Ainsi, l’ancien chef du Shin Bet s’est cru autorisé, dans une sorte d’ivresse de pouvoir, à « s’accrocher aux cornes de l’autel » et refuser de quitter son poste malgré son renvoi, en s’adressant à la Cour pour des motifs procéduraux. Ainsi également, la conseillère juridique du gouvernement s’est permis d’éviter de faire appliquer l’ordre public lorsque les actions étaient accomplies selon elle pour « une fin digne », et de traiter des dossiers dans lesquels elle semblait être en conflit d’intérêts — notamment l’affaire de la patsarite, le limogeage du chef du Shin Bet, et, comme l’a rapporté la presse, le cas étrange où le fils de la conseillère juridique aurait volé une trousse de produits de soin à un soldat, affaire qui n’a jamais abouti à une enquête ou une procédure judiciaire complète.

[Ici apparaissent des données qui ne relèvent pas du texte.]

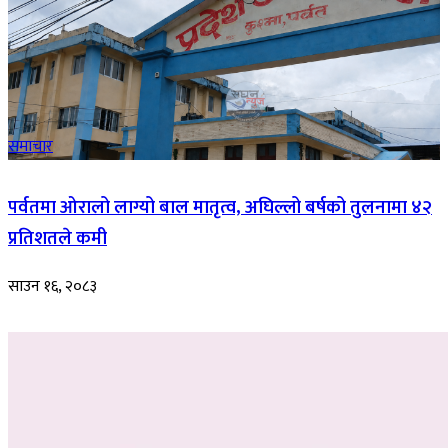
समाचार
पर्वतमा ओरालो लाग्यो बाल मातृत्व, अघिल्लो बर्षको तुलनामा ४२
प्रतिशतले कमी
साउन १६, २०८३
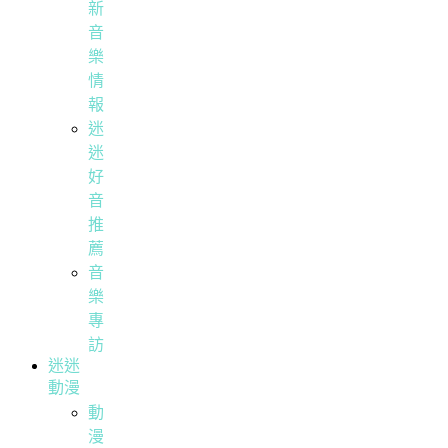
新
音
樂
情
報
迷
迷
好
音
推
薦
音
樂
專
訪
迷迷
動漫
動
漫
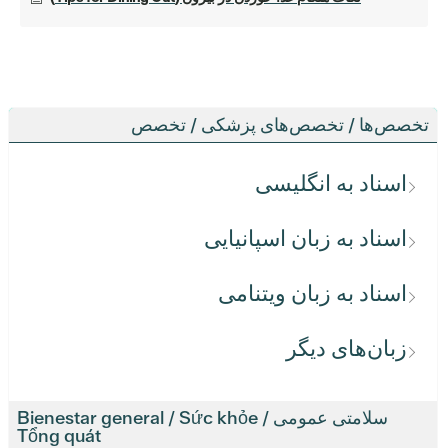
تخصص‌ها / تخصص‌های پزشکی / تخصص
اسناد به انگلیسی
اسناد به زبان اسپانیایی
اسناد به زبان ویتنامی
زبان‌های دیگر
سلامتی عمومی / Bienestar general / Sức khỏe
Tổng quát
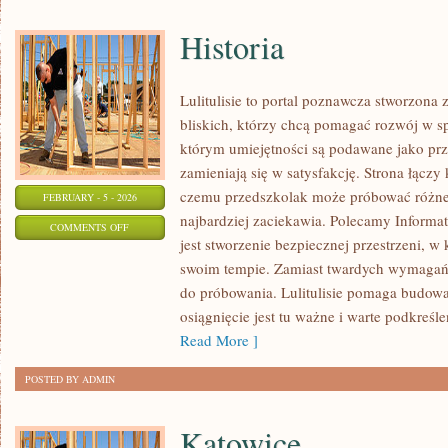
Historia
Lulitulisie to portal poznawcza stworzona
bliskich, którzy chcą pomagać rozwój w sp
którym umiejętności są podawane jako prz
zamieniają się w satysfakcję. Strona łączy 
czemu przedszkolak może próbować różne ś
FEBRUARY - 5 - 2026
najbardziej zaciekawia. Polecamy Informat
ON
COMMENTS OFF
jest stworzenie bezpiecznej przestrzeni, 
HISTORIA
swoim tempie. Zamiast twardych wymagań,
do próbowania. Lulitulisie pomaga budow
osiągnięcie jest tu ważne i warte podkreślen
Read More ]
POSTED BY ADMIN
Katowice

C’est dans cette atmosphère — où le système judiciaire lui-même se détache de la loi et de ses symboles — qu’un espace dangereux s’est ouvert pour une application sélective de la loi, où le critère principal n’est plus l’acte commis, mais l’identité de celui qui l’a commis et la « finalité » poursuivie.

La vidéo de Sdé Teyman, éditée par une instance inconnue, a été divulguée à la chaîne 12 par la patsarite dans des circonstances et avec des dommages sans précédent — malgré les tentatives de certains journalistes et responsables de minimiser l’affaire. Non seulement parce que cela a infligé un tort immense à l’image d’Israël dans le monde, ni seulement parce que cela a diffamé les soldats de la Force 100 en les présentant comme des violeurs — accusation absente de l’acte d’inculpation.
Le point le plus grave est que la procureure générale militaire, avec d’autres hauts responsables, a agi depuis l’intérieur du système contre le système : occultation des faits, mensonges déclarés devant la Cour suprême, et construction d’un pacte de silence au sein de l’organisme qu’elle dirigeait.

Ils n’ont pu agir ainsi que dans une atmosphère où la norme correcte n’est plus définie par le droit, mais par l’interprétation offerte par « les bonnes personnes » et les normes fixées par une souveraineté alternative.

Une guérison en profondeur est indispensable

L’abcès qui a éclaté autour de l’affaire de la patsarite doit être traité de manière fondamentale. Il ne faut surtout pas laisser retomber les choses. Cela n’a rien à voir avec la politique ou les positions partisanes. Une redéfinition des règles et des prérogatives doit être menée sérieusement et rapidement, afin de restaurer les équilibres nécessaires entre les pouvoirs et entre les composantes du peuple.

Dans un régime démocratique, il n’y a qu’une seule loi — qui doit être appliquée de manière égale — et une seule souveraineté, qui inclut toutes les composantes de la nation.

Les paroles du président Lincoln dans son célèbre discours de Gettysburg conviennent parfaitement ici : « Un gouvernement du peuple, par le peuple et pour le peuple ne disparaîtra pas de la surface de la terre. »

Général de brigade (rés.) Dani Van Biren, président du mouvement “Appelés au drapeau”, ancien chef des réservistes.